The Old Corral is about B western "talkies", so we'll just touch on Mix's career in silents. His initial films for Selig began around 1909, and most (all) of the early films were shorts (one and two-reelers with a running time of about ten to twenty minutes). As he became more popular, and the cinema medium matured, his pictures were lengthened to 50-60 minutes (five or six reels). Mix also was credited as director and scriptwriter on many of these films.

Around 1917, he began a lengthy stay at Fox and was there through 1928 (Fox's other cinema cowboy during this time was Charles "Buck" Jones). After leaving Fox, he did five silents at Film Booking Office (FBO), which was the forerunner of RKO and run by Joe Kennedy Sr., the father of President John F. Kennedy.

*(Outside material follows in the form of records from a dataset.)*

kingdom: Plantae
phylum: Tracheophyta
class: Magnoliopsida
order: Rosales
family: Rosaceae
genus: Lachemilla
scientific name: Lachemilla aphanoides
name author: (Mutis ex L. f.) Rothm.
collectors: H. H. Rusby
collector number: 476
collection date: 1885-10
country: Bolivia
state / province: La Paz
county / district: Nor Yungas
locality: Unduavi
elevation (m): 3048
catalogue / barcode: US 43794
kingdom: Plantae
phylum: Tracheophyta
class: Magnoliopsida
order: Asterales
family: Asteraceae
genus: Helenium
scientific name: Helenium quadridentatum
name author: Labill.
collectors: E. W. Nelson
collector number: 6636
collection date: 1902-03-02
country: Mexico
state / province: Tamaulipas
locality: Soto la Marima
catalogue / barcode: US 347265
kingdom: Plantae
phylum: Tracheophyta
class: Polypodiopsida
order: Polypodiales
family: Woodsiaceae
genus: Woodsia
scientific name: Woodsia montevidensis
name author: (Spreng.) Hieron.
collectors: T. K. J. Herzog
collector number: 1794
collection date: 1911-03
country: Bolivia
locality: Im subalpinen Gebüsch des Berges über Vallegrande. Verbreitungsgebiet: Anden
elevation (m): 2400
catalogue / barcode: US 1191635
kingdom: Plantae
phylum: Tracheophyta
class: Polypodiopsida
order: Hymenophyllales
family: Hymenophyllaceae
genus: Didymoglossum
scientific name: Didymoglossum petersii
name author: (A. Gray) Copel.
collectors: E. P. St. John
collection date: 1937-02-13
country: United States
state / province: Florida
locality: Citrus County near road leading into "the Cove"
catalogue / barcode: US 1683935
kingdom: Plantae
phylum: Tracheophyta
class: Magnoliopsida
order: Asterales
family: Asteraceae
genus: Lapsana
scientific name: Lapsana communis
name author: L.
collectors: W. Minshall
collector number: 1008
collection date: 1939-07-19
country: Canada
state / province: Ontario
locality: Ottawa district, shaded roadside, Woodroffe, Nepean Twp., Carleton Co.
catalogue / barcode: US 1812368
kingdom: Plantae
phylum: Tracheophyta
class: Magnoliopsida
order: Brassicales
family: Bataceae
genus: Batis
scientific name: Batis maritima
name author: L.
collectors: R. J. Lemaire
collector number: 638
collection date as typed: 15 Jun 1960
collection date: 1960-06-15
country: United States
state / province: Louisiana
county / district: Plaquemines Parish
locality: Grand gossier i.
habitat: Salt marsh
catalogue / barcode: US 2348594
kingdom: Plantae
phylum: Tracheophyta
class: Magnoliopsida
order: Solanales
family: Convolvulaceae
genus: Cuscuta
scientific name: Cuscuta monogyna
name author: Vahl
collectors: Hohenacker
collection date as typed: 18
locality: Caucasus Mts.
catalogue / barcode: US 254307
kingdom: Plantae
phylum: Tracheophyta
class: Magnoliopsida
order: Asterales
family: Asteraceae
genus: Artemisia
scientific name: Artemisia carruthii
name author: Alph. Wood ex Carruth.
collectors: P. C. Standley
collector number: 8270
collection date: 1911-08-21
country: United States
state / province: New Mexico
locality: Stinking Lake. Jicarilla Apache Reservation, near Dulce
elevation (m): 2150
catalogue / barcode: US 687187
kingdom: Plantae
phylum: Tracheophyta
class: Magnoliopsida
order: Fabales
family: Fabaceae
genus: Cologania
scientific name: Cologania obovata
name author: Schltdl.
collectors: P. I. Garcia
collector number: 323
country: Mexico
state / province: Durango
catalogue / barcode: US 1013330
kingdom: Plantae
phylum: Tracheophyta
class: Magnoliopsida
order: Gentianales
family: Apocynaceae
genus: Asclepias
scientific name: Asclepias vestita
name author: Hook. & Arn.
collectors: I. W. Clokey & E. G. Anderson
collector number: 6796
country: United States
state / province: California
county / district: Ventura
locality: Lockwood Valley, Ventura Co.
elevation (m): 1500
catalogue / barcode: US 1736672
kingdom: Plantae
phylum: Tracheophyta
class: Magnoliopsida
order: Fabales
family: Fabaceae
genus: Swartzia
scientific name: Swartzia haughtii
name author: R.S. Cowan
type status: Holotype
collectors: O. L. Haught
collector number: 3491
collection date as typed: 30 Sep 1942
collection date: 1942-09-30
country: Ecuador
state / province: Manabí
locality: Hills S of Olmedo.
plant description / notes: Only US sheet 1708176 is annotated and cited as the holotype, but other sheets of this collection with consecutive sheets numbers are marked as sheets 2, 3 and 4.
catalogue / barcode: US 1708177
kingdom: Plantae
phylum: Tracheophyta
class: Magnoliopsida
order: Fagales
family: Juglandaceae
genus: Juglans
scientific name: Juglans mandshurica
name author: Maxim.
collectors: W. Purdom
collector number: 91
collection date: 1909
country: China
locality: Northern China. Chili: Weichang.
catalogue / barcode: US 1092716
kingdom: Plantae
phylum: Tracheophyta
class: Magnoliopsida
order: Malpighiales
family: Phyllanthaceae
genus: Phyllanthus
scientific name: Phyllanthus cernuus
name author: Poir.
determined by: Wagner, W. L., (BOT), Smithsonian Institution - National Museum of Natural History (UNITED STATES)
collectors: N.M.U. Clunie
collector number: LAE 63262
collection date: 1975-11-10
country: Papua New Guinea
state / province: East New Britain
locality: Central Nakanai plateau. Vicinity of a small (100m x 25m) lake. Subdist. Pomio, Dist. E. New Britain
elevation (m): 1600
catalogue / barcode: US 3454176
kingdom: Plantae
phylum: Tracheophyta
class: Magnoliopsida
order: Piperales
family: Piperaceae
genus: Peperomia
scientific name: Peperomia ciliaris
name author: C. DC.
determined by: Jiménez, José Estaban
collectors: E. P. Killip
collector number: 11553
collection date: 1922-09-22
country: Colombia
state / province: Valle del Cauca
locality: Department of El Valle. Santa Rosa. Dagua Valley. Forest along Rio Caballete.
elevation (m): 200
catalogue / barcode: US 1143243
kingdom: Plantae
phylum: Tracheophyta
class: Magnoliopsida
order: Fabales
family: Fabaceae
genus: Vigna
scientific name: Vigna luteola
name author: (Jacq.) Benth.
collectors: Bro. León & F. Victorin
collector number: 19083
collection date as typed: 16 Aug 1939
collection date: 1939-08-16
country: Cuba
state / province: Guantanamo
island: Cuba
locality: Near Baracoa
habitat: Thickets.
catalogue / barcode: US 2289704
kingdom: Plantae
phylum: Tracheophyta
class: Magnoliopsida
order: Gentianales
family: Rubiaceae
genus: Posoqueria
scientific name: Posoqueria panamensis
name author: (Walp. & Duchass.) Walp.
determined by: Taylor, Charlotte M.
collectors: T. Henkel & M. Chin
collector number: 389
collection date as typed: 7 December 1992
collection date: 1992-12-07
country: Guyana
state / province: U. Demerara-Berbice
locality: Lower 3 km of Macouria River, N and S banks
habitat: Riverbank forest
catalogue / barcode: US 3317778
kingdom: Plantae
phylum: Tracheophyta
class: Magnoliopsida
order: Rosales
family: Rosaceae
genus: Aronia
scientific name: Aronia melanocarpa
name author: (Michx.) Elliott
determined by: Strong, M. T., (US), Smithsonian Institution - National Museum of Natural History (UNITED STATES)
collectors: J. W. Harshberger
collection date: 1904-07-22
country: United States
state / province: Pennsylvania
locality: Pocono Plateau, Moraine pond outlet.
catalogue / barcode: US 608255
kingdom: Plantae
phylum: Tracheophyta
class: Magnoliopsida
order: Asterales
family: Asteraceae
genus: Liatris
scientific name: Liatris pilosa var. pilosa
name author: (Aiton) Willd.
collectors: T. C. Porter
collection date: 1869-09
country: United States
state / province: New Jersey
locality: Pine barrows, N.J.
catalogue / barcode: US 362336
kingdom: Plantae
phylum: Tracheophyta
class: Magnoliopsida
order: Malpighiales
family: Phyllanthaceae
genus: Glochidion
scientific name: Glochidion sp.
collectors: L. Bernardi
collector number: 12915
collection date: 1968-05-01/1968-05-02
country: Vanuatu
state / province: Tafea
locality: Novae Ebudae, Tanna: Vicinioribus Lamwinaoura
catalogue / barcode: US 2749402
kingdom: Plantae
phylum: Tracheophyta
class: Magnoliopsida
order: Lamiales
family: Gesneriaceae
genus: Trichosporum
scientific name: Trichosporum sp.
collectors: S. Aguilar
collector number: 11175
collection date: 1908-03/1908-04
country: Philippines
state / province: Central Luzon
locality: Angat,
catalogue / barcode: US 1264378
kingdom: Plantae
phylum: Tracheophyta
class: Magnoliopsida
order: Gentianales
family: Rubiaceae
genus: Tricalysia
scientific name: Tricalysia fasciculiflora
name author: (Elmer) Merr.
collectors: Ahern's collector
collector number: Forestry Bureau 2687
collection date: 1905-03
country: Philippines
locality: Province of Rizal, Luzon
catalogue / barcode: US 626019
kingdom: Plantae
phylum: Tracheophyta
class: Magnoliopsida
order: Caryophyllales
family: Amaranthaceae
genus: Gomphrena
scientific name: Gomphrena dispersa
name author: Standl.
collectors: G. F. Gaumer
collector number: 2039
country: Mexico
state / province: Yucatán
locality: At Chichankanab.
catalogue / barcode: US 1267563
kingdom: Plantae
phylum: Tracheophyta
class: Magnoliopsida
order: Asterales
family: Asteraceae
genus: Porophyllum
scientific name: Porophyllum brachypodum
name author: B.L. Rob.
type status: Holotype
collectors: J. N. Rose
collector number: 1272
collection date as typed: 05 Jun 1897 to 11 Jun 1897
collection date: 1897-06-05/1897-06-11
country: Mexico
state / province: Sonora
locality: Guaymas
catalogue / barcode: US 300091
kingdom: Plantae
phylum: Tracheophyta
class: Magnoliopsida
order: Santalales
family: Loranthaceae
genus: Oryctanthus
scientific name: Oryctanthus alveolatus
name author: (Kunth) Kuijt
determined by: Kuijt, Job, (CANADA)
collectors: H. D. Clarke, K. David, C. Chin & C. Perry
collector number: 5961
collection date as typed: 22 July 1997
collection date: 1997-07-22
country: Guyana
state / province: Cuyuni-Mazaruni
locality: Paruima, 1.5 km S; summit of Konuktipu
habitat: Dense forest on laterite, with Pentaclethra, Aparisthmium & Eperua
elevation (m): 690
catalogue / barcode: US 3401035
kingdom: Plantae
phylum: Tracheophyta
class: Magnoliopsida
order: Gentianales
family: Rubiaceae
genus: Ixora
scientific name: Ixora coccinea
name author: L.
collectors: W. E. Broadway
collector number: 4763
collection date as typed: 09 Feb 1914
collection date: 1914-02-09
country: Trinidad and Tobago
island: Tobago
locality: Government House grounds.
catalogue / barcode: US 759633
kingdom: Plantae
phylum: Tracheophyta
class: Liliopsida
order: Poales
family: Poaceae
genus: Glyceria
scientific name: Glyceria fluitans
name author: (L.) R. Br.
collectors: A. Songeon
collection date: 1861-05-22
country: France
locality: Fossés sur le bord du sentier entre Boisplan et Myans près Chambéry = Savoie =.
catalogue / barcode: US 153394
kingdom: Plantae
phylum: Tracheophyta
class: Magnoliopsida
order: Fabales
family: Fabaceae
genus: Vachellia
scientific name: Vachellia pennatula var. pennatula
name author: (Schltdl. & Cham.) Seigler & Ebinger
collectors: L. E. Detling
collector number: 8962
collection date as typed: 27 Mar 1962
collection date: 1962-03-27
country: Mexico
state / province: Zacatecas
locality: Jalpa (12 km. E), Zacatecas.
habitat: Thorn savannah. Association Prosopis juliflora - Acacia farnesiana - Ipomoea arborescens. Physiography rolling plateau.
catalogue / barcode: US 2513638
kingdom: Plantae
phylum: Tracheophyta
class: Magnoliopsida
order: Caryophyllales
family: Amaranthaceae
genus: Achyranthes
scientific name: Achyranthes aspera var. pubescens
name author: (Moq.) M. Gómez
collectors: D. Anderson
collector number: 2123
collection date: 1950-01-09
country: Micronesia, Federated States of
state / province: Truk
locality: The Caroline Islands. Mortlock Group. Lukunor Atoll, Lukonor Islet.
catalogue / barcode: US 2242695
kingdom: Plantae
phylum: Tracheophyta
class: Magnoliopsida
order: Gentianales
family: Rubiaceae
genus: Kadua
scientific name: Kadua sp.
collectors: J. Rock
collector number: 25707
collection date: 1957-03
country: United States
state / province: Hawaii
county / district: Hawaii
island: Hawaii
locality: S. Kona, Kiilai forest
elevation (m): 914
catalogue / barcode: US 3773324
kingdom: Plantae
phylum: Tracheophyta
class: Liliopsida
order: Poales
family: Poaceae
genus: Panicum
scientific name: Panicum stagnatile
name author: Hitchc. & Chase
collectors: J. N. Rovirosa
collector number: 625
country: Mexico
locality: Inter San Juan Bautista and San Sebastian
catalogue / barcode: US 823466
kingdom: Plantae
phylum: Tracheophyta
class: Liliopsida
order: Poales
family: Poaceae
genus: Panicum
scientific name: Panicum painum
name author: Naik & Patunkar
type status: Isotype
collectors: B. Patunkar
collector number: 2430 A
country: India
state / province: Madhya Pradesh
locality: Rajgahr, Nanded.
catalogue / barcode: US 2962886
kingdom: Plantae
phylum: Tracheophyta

According to Bud Norris, Mix's film output from 1909-1929 amounted to 326 silents. Bud also notes that virtually every film Mix made survives today ... but not here. 90% are in the archives in Czechoslovakia and Denmark, but we can't get them over here. Bud has tried for fifteen years without success.

(Courtesy of Ed Phillips)

Above, Tom and Kathleen Key in a photo of a lobby card from NORTH OF HUDSON BAY (Fox, 1923). The director on this was a young John Ford.
As I was prepping this webpage, I did some quick checks on the availability of Mix's silents. Some video dealers offer 'compilations' of his surviving Selig shorts along with bits and pieces from other films. Some of the available full length Selig films include: IN THE DAYS Of The THUNDERING HERD (Selig, 1914), THE HEART OF TEXAS RYAN (Selig, 1916?), and THE MAN FROM TEXAS (Selig, 1917). Less than a dozen of the Fox features are around: TRAILIN' (Fox, 1921), SKY HIGH (Fox, 1922), JUST TONY (Fox, 1922), RIDERS OF THE PURPLE SAGE (Fox, 1925), the non-western DICK TURPIN (Fox, 1925), THE GREAT K & A TRAIN ROBBERY (Fox, 1926), and THE LAST TRAIL (Fox, 1927). There are probably a few other titles which I've missed.

(Courtesy of Ed Phillips)

(Courtesy of Ed Phillips)

Above - Mix and the original Tony in lobby card photos from THE TROUBLE SHOOTER (Fox, 1924) and 3 JUMPS AHEAD (Fox, 1923). In the card on the right, you can see white diamond face blaze on the original Tony. Note the blaze fades out just above the nostrils.

The still on the right of Mix and Tony is purportedly from the Selig Production, THE HEART OF TEXAS RYAN. Based on the face blowup of the horse, this does appear to be Tony Sr. (diamond shape face blaze and white socks on the rear legs).

Bud Norris mentions that Mix had many horses, not all his, from the beginning of his film career. There were at least six doubles for Tony, so it is impossible to know which horse he used for every shot of every film.

Mix expert Bob Birchard e-mailed me with more info on this photo: "The photo that is said to be from THE HEART OF TEXAS RYAN is not from that film. This picture was shot at the Mixville stables in Edendale and was probably taken circa 1919-1920 when Tom Mix had left Selig and was at Fox."

(Courtesy of Ed Phillips)

(Courtesy of Les Adams)

In the above lobby card from OH, YOU TONY! (Fox, 1924), note the mention of a "J. G. Blystone Production". This was one of many Tom Mix silents churned out by John Gilman "Jack" Blystone, the brother of prolific bad guy Stanley Blystone.